WHAT IS REQUIRED :: Among the records below, find the line that has "### Installation"; from there, give the lines again exactly, and stop after the line that has "secret access key.".

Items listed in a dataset
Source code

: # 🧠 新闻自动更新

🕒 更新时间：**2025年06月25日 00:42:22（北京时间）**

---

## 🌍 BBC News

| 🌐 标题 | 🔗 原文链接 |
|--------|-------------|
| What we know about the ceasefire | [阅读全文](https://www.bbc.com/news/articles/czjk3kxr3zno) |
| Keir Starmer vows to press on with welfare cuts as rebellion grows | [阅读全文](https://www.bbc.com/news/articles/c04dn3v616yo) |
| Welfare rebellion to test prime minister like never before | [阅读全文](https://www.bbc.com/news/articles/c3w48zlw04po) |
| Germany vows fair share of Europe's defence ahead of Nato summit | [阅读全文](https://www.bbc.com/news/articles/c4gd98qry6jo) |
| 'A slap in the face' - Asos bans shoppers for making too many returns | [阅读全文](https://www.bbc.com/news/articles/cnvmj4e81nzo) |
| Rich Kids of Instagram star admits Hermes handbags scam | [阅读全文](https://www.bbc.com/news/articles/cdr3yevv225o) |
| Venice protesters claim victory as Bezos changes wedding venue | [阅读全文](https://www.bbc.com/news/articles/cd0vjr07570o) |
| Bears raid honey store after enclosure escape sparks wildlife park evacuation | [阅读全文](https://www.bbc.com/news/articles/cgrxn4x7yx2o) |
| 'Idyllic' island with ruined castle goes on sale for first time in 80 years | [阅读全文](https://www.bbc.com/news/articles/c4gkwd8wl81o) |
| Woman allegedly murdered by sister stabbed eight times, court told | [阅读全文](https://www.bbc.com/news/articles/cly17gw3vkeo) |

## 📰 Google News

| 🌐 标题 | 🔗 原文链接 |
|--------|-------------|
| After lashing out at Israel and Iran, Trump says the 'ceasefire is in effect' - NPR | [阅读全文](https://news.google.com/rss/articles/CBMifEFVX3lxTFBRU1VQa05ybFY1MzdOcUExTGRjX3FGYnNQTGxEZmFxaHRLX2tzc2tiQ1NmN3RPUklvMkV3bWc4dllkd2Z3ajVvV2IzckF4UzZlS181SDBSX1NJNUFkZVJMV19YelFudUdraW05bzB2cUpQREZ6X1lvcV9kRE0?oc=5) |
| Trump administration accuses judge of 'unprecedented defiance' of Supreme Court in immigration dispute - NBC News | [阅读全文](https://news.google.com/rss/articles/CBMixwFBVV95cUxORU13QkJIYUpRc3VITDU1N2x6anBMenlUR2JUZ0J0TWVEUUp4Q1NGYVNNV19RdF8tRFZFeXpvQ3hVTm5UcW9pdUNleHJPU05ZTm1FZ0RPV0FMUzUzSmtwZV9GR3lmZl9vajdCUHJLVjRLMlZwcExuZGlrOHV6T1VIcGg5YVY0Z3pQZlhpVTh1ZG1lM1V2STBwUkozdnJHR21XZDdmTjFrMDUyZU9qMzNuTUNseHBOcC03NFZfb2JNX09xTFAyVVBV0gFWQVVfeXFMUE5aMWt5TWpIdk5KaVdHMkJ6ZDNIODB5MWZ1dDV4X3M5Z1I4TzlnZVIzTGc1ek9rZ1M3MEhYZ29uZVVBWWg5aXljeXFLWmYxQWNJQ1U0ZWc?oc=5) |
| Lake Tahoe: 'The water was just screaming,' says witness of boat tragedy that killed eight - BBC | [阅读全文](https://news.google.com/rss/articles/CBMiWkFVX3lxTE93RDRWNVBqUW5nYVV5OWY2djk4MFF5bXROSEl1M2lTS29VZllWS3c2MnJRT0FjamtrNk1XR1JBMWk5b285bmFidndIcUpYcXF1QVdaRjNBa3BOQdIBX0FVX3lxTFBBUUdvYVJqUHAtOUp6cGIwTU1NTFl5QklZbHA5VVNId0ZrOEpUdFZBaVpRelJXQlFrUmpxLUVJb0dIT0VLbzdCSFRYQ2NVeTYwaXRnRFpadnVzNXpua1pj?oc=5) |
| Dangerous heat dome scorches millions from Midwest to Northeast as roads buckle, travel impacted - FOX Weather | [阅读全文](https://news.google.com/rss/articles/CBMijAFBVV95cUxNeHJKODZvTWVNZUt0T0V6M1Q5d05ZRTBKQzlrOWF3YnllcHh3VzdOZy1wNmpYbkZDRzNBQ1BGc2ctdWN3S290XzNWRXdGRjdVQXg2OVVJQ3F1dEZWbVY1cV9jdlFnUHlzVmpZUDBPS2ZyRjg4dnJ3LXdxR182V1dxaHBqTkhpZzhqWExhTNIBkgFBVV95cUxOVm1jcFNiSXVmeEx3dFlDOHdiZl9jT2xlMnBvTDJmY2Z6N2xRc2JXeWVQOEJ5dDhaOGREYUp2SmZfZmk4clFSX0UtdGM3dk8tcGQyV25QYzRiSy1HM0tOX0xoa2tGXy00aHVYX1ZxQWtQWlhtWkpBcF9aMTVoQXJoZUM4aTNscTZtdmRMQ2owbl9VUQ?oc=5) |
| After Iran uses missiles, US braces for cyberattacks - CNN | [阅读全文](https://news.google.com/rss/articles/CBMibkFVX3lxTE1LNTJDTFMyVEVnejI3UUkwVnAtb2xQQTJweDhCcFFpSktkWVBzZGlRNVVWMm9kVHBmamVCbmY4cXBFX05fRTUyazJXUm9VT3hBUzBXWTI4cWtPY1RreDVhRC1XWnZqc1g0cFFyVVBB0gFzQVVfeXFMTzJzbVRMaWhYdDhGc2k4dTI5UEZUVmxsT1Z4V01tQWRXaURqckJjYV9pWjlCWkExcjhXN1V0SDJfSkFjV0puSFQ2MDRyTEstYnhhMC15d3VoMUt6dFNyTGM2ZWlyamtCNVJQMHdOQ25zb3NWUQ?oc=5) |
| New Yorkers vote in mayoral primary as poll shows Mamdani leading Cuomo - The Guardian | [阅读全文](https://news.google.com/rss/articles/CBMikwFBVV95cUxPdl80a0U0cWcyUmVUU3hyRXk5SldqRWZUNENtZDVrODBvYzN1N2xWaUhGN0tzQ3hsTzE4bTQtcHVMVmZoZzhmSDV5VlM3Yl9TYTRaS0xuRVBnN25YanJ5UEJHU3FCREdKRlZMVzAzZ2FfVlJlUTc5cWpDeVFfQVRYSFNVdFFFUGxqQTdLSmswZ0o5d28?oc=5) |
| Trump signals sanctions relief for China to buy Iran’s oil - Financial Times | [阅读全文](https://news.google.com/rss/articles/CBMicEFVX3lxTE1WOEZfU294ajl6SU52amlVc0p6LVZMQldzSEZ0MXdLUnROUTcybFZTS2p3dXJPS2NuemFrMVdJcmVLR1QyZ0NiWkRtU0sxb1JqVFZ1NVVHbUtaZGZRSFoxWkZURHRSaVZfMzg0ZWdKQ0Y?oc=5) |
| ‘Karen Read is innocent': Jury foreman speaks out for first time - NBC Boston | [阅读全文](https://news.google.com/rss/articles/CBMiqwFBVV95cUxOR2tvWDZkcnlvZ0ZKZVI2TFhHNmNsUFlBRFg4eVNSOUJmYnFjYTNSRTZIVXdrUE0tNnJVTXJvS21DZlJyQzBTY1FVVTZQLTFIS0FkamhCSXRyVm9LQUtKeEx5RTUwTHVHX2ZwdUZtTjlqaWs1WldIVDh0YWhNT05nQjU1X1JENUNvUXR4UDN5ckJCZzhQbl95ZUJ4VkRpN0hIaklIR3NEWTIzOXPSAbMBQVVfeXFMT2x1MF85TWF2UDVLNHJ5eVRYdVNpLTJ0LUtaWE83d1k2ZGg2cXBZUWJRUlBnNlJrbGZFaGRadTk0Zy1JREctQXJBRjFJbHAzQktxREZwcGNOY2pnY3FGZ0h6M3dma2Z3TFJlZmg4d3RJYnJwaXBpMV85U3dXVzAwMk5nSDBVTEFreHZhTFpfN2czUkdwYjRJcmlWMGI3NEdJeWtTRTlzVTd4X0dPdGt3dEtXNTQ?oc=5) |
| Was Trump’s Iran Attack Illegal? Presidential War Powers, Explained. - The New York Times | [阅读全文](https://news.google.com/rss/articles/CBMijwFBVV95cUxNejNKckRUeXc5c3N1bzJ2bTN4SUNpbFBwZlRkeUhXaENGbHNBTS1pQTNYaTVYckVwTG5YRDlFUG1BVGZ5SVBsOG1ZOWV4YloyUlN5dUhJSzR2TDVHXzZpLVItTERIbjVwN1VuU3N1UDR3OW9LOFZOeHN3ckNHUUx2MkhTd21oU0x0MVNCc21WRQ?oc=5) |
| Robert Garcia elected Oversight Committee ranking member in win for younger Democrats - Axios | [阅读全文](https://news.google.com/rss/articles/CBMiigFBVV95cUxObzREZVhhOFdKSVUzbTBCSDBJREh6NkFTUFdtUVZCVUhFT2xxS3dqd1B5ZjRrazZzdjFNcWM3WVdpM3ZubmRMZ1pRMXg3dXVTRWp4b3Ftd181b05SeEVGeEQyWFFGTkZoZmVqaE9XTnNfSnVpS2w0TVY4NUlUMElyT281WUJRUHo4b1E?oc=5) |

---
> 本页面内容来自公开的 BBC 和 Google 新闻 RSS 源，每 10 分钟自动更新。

--

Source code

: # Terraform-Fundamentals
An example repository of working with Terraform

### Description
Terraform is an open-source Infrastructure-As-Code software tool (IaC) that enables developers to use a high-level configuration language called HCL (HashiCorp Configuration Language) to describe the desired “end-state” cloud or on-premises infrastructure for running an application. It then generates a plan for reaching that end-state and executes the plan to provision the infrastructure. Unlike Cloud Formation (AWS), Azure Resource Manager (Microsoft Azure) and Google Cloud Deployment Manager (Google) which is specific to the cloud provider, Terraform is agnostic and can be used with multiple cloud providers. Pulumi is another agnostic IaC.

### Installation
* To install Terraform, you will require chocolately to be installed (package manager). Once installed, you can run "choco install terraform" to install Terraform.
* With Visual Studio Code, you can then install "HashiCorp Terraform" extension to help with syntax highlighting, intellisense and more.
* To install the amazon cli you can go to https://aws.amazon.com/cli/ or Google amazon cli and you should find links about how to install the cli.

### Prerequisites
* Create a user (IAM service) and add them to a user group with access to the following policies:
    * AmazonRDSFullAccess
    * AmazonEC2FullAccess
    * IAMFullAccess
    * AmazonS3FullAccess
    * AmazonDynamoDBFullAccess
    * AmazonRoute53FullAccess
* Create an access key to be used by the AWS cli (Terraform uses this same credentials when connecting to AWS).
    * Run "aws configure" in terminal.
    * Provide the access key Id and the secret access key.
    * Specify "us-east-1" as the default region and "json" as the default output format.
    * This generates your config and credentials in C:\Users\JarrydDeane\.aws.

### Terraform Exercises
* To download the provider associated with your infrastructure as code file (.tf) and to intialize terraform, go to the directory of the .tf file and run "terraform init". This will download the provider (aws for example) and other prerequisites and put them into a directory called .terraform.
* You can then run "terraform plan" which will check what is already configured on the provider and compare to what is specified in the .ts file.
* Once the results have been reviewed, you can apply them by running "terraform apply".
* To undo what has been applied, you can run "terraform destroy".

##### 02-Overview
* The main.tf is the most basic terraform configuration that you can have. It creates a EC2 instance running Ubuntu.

TASK ANSWER ::
### Installation
* To install Terraform, you will require chocolately to be installed (package manager). Once installed, you can run "choco install terraform" to install Terraform.
* With Visual Studio Code, you can then install "HashiCorp Terraform" extension to help with syntax highlighting, intellisense and more.
* To install the amazon cli you can go to https://aws.amazon.com/cli/ or Google amazon cli and you should find links about how to install the cli.

### Prerequisites
* Create a user (IAM service) and add them to a user group with access to the following policies:
    * AmazonRDSFullAccess
    * AmazonEC2FullAccess
    * IAMFullAccess
    * AmazonS3FullAccess
    * AmazonDynamoDBFullAccess
    * AmazonRoute53FullAccess
* Create an access key to be used by the AWS cli (Terraform uses this same credentials when connecting to AWS).
    * Run "aws configure" in terminal.
    * Provide the access key Id and the secret access key.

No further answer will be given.